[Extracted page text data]
--------------------------------
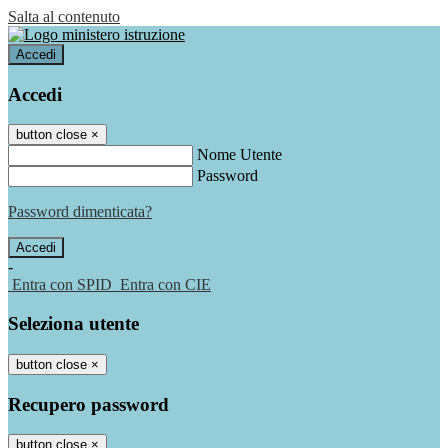
Salta al contenuto
Accedi
Accedi
button close
×
Nome Utente
Password
Password dimenticata?
-
Entra con SPID
Entra con CIE
Seleziona utente
button close
×
Recupero password
button close
×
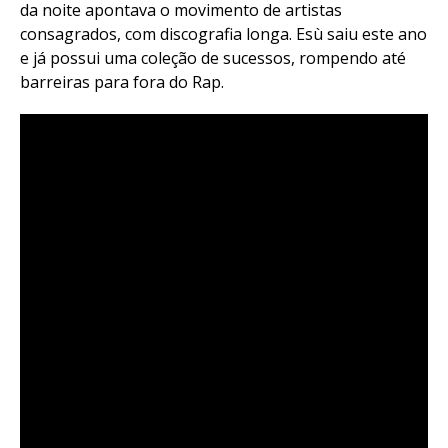
da noite apontava o movimento de artistas
consagrados, com discografia longa. Esù saiu este ano
e já possui uma coleção de sucessos, rompendo até
barreiras para fora do Rap.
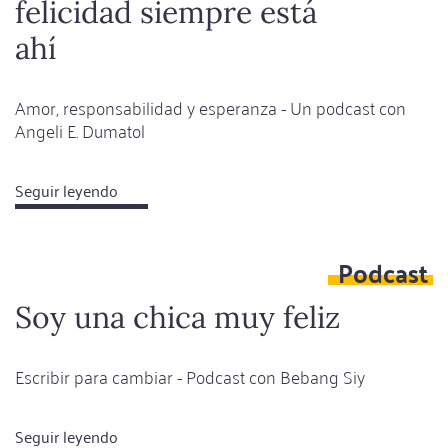
felicidad siempre está
y
ahora
ahí
Amor, responsabilidad y esperanza - Un podcast con
Angeli E. Dumatol
Seguir leyendo
about
La
esperanza
Podcast
de
la
Soy una chica muy feliz
felicidad
siempre
Escribir para cambiar - Podcast con Bebang Siy
está
ahí
Seguir leyendo
about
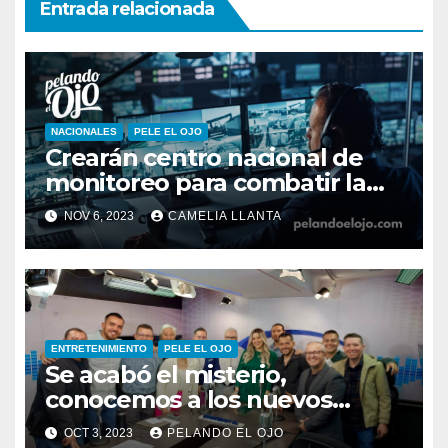
Entrada relacionada
NACIONALES
PELE EL OJO
Crearán centro nacional de
monitoreo para combatir la
inseguridad
NOV 6, 2023
CAMELIA LLANTA
ENTRETENIMIENTO
PELE EL OJO
Se acabó el misterio,
conocemos a los nuevos
integrantes de Pelando el Ojo
OCT 3, 2023
PELANDO EL OJO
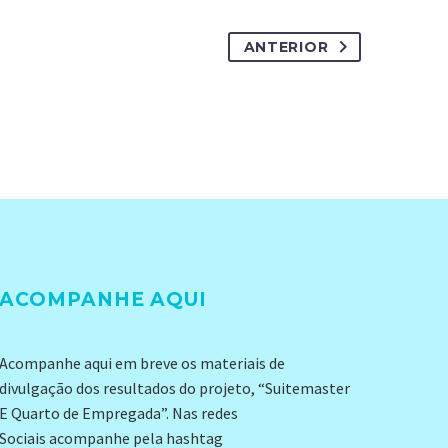
ANTERIOR
ACOMPANHE AQUI
Acompanhe aqui em breve os materiais de
divulgação dos resultados do projeto, “Suitemaster
E Quarto de Empregada”. Nas redes
Sociais acompanhe pela hashtag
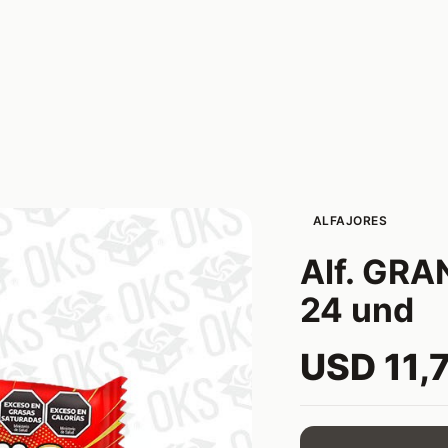
ALFAJORES
Alf. GR
24 und
USD 11,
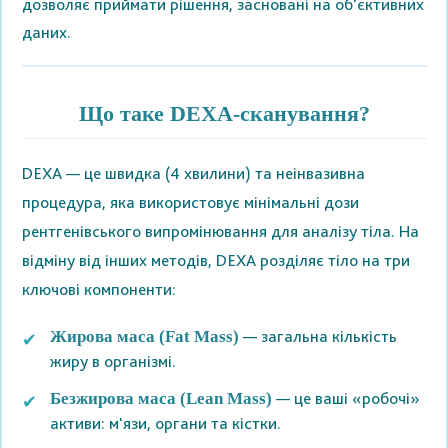
дозволяє приймати рішення, засновані на об'єктивних
даних.
Що таке DEXA-сканування?
DEXA — це швидка (4 хвилини) та неінвазивна
процедура, яка використовує мінімальні дози
рентгенівського випромінювання для аналізу тіла. На
відміну від інших методів, DEXA розділяє тіло на три
ключові компоненти:
— загальна кількість
Жирова маса (Fat Mass)
жиру в організмі.
— це ваші «робочі»
Безжирова маса (Lean Mass)
активи: м'язи, органи та кістки.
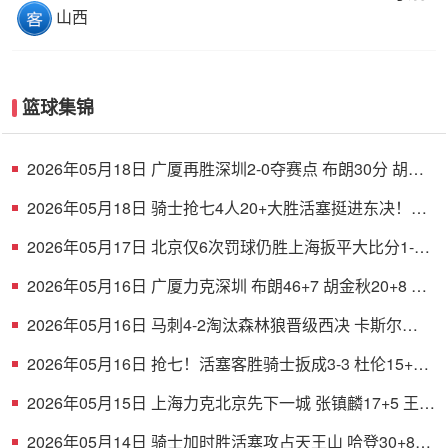
山西
篮球集锦
2026年05月18日 广厦再胜深圳2-0夺赛点 布朗30分 胡金
秋17+8 贺希宁16中6
2026年05月18日 骑士抢七4人20+大胜活塞挺进东决！米
切尔26+5+7 梅里尔23分
2026年05月17日 北京仅6次罚球仍胜上海扳平大比分1-1
陈盈骏26分 古德温32分
2026年05月16日 广厦力克深圳 布朗46+7 胡金秋20+8 孙
铭徽12+8 贺希宁11中3
2026年05月16日 马刺4-2淘汰森林狼晋级西决 卡斯尔
32+11 文班19+6 华子24分
2026年05月16日 抢七！活塞客胜骑士扳成3-3 杜伦15+11
哈登23+7+4断+8失误
2026年05月15日 上海力克北京先下一城 张镇麟17+5 王哲
林10+10 周琦13+9
2026年05月14日 骑士加时胜活塞攻占天王山 哈登30+8+6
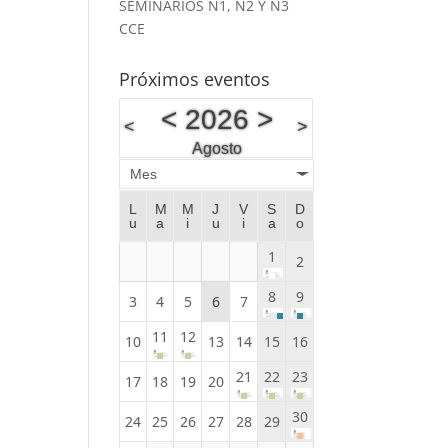
SEMINARIOS N1, N2 Y N3
CCE
Próximos eventos
<
2026
>
<
>
Agosto
Mes
L
M
M
J
V
S
D
u
a
i
u
i
a
o
1
2
8
9
3
4
5
6
7
11
12
10
13
14
15
16
21
22
23
17
18
19
20
30
24
25
26
27
28
29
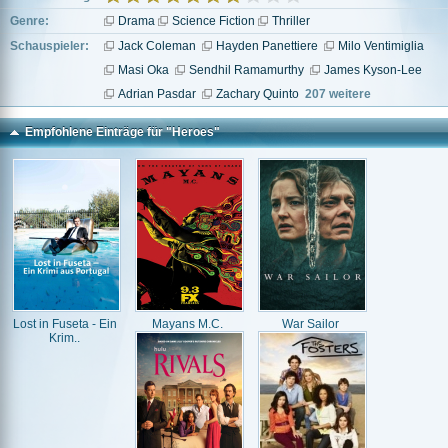
Genre:
Drama
Science Fiction
Thriller
Schauspieler:
Jack Coleman
Hayden Panettiere
Milo Ventimiglia
Masi Oka
Sendhil Ramamurthy
James Kyson-Lee
Adrian Pasdar
Zachary Quinto
207 weitere
Empfohlene Einträge für "Heroes"
Lost in Fuseta - Ein
Mayans M.C.
War Sailor
Krim..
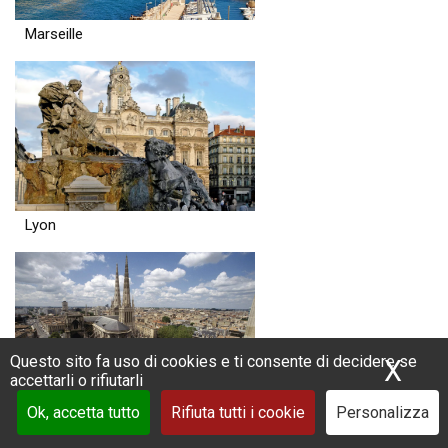
Marseille
Lyon
Questo sito fa uso di cookies e ti consente di decidere se
X
Nas
accettarli o rifiutarli
Ok, accetta tutto
Rifiuta tutti i cookie
Personalizza
Bordeaux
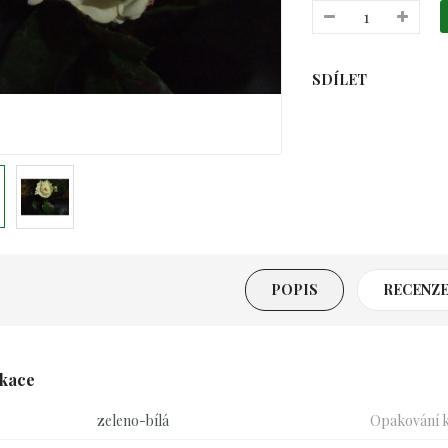
SDÍLET
POPIS
RECENZE 
ikace
zeleno-bílá
Opakování k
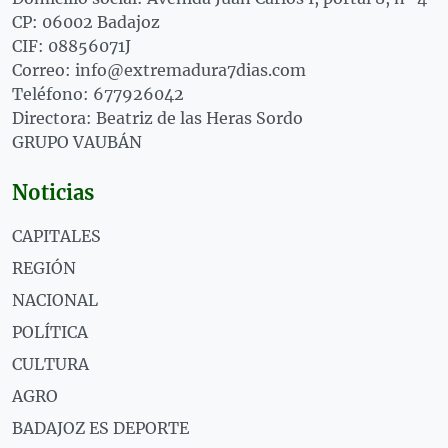
CP: 06002 Badajoz
CIF: 08856071J
Correo: info@extremadura7dias.com
Teléfono: 677926042
Directora: Beatriz de las Heras Sordo
GRUPO VAUBÁN
Noticias
CAPITALES
REGIÓN
NACIONAL
POLÍTICA
CULTURA
AGRO
BADAJOZ ES DEPORTE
--------------------------------
Directions for this task
Output only the lines above from the line that holds "Angeli E. Dumatol" through the line that holds "林10+10 周琦13+9", both ends included, and exclude pictures.

Response to the task
Angeli E. Dumatol
Seguir leyendo
about
La
esperanza
Podcast
de
la
Soy una chica muy feliz
felicidad
siempre
Escribir para cambiar - Podcast con Bebang Siy
está
ahí
Seguir leyendo
about
Entrada relacionada
NACIONALES
PELE EL OJO
Crearán centro nacional de
monitoreo para combatir la
inseguridad
NOV 6, 2023
CAMELIA LLANTA
ENTRETENIMIENTO
PELE EL OJO
Se acabó el misterio,
conocemos a los nuevos
integrantes de Pelando el Ojo
OCT 3, 2023
PELANDO EL OJO
ANTERIOR
ACOMPANHE AQUI
Acompanhe aqui em breve os materiais de
divulgação dos resultados do projeto, “Suitemaster
E Quarto de Empregada”. Nas redes
Sociais acompanhe pela hashtag
ALFAJORES
Alf. GR
24 und
USD 11,
дозволяє приймати рішення, засновані на об'єктивних
даних.
Що таке DEXA-сканування?
DEXA — це швидка (4 хвилини) та неінвазивна
процедура, яка використовує мінімальні дози
рентгенівського випромінювання для аналізу тіла. На
відміну від інших методів, DEXA розділяє тіло на три
ключові компоненти:
— загальна кількість
Жирова маса (Fat Mass)
жиру в організмі.
— це ваші «робочі»
Безжирова маса (Lean Mass)
активи: м'язи, органи та кістки.
山西
篮球集锦
2026年05月18日 广厦再胜深圳2-0夺赛点 布朗30分 胡金
秋17+8 贺希宁16中6
2026年05月18日 骑士抢七4人20+大胜活塞挺进东决！米
切尔26+5+7 梅里尔23分
2026年05月17日 北京仅6次罚球仍胜上海扳平大比分1-1
陈盈骏26分 古德温32分
2026年05月16日 广厦力克深圳 布朗46+7 胡金秋20+8 孙
铭徽12+8 贺希宁11中3
2026年05月16日 马刺4-2淘汰森林狼晋级西决 卡斯尔
32+11 文班19+6 华子24分
2026年05月16日 抢七！活塞客胜骑士扳成3-3 杜伦15+11
哈登23+7+4断+8失误
2026年05月15日 上海力克北京先下一城 张镇麟17+5 王哲
林10+10 周琦13+9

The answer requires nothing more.